Collected data
Content starts
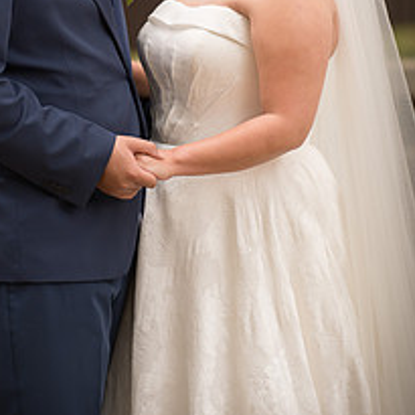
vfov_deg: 5.9
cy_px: 43
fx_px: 4042
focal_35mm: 298
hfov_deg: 5.9
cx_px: 152
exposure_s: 1/320
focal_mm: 160
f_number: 2.8
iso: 640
Content ends
Your task:
Which lines run from the one containing "fx_px: 4042" to the end of the data? Output them exactly, with nothing added.

Exercise response:
fx_px: 4042
focal_35mm: 298
hfov_deg: 5.9
cx_px: 152
exposure_s: 1/320
focal_mm: 160
f_number: 2.8
iso: 640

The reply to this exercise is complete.